Restorative or assistive BCI? The Argument for a constrained feature space

There is a major aspect which i believe is especially prevalent in the area of BCI for Stroke Rehab. It is the apparent gap between how Brain-computer-Interface (BCI) people, mostly recruited from mathematics and engineering departments and the Neurofeedback (NFB) people, mostly recruited from practitioners and psychologists understand the treatment. In my opinion this distinction between BCI and NFB is actually the distinction between assistive and restorative BCI. The BCI-community is driving machine learning algorithms forward, focusing on maximizing classification accuracy, adapting feature weights to the point of being afraid of overfit. The NFB-community instead is concernced mostly with the physiological plausibility of the features used for classification, and adresses the question of reinforcement learning, operant conditioning and clinical efficacy.

Put shortly, for assistive BCI one regularizes the classifier for statistical purposes, for restorative BCI one constrains the feature space for treatment effects.

This is in my opinion a major well of confusion between the two groups. I experienced this confusion in reviewers responses, in audience questions during conferences and it is easy recognizable in each disciplines publication titles. In my opinion, the reason for this confusion is pretty obvious. Take a look at an off-the-shelf SMR-BCI-approach for stroke rehab, where cues indicate the start and stop of a trial to the patient, and the patient is instructed to start motor imagery during the trial. Obviously, safe serious cognitive issues, all patients will perform motor imagery. We could rationally expect a 100% classification accuracy. Yet, some patients will be able to perform better than others, i.e. longer, stronger, more complex, more vivid etc. This would be recognizable in appropriate physiological measures, and therefore affect the accuracy of the classifier.

Problems to work on:
1. In the essay on restorative versus assistive BCI, rewrite the passage starting at "Put shortly, for" and ending at "for treatment effects.", substituting "input space" for "feature space".
2. Carry on the essay on restorative versus assistive BCI, picking up right after its final sentence.
The data that follows is separate material, unconnected to the essay on restorative and assistive BCI.

Records:
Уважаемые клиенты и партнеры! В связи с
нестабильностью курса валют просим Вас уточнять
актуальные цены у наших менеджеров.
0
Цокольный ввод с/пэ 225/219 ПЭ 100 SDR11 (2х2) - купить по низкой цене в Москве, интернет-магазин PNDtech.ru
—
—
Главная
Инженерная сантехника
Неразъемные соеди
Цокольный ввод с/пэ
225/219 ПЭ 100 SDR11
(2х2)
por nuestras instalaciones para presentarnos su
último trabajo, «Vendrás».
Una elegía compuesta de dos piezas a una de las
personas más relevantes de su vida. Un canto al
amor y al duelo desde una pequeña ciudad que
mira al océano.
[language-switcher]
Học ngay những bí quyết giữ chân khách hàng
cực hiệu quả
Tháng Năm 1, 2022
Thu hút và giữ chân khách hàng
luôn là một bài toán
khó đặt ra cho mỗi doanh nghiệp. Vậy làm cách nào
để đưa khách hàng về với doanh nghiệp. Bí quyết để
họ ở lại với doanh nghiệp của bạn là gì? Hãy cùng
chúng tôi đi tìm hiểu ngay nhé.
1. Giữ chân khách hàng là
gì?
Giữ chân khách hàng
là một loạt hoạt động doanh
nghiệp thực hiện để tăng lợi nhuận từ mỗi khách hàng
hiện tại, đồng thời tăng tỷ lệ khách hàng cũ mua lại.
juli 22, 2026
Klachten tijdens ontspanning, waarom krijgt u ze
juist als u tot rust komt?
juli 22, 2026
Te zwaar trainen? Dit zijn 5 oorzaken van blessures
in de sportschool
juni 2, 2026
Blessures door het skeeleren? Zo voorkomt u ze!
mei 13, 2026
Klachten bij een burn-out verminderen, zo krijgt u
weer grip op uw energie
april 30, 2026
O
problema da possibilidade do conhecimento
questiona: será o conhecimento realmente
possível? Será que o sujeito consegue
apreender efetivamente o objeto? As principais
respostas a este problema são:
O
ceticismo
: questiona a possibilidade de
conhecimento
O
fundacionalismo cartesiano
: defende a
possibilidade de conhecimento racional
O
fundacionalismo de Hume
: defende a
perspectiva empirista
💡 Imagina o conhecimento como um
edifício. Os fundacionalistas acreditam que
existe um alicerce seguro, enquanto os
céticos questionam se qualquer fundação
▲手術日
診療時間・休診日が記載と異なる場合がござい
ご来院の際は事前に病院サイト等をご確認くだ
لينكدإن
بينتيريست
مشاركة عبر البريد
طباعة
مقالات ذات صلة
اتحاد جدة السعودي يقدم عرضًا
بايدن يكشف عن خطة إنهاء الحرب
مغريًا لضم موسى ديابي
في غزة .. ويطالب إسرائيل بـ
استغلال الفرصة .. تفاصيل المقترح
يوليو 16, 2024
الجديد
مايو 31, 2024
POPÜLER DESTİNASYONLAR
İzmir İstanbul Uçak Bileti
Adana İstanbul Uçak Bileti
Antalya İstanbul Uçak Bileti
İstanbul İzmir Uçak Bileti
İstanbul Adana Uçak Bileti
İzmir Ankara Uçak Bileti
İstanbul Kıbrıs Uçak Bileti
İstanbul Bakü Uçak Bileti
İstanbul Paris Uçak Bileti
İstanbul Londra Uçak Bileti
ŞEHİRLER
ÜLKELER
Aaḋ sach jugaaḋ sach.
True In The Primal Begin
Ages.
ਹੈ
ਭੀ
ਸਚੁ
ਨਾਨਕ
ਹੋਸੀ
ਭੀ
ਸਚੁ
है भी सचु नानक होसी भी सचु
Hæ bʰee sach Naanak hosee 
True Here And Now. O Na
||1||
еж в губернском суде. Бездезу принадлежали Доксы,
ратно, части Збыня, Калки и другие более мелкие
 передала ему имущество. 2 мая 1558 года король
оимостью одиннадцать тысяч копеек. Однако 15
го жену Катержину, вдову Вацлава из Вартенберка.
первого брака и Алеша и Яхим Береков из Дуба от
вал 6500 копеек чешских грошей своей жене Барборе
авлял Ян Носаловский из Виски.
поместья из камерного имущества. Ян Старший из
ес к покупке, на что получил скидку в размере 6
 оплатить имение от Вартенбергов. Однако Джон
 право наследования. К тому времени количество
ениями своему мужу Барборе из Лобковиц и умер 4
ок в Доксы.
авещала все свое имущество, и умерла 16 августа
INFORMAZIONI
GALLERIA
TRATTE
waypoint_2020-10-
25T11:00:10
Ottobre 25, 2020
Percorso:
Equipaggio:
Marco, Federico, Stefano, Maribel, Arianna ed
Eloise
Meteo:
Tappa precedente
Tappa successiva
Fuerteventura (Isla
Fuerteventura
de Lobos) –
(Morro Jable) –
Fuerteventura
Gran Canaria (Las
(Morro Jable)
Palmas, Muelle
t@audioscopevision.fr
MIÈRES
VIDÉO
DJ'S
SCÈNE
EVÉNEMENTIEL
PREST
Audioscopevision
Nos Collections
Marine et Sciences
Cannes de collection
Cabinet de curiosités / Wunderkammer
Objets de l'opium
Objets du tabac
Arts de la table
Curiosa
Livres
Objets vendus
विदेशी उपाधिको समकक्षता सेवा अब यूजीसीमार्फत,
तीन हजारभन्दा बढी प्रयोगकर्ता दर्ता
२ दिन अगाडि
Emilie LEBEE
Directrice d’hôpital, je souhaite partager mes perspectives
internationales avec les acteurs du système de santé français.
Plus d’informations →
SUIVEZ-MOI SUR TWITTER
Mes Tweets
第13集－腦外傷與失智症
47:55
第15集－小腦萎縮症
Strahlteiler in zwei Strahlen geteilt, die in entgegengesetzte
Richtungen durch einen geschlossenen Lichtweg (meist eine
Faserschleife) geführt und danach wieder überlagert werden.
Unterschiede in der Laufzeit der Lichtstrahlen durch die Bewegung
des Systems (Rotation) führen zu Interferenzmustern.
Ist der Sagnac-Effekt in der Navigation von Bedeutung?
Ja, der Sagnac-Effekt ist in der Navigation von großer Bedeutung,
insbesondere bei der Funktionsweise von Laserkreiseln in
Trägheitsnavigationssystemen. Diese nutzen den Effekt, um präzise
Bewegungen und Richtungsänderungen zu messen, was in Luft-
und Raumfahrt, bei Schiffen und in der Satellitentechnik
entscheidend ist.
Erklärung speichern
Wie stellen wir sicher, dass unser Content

Responses for each task:
1.
Put shortly, for assistive BCI one regularizes the classifier for statistical purposes, for restorative BCI one constrains the input space for treatment effects.

2.
Should we now start to adapt the classifier to give the poor performers a lift? This would be like changing the questions of a quiz if the pupil is not good enough - or weighting them different for the final grade. It comes at the cost of making the results not comparable anymore. Furthermore, it makes operant conditiong obsolete, as the target behavior changes. Would you trust a clinical study, in which every patient was receiving a different kind of medication? We can plausibly assume that during the trial, every patient is performing motor imagery - only at different levels of ability. Disentangling which feature weighting will cancel noise, but still allows to reinforce the ability can be considered a complex issue.

In a recent paper, Alireza Gharabaghi and i argued therefore that - if the goal of the intervention is restorative, as is the case for neurofeedback or stroke BCI - the features should be constrained according to a clinical rationale, and adaptation of feature weights should be performed with utmost caution, if at all.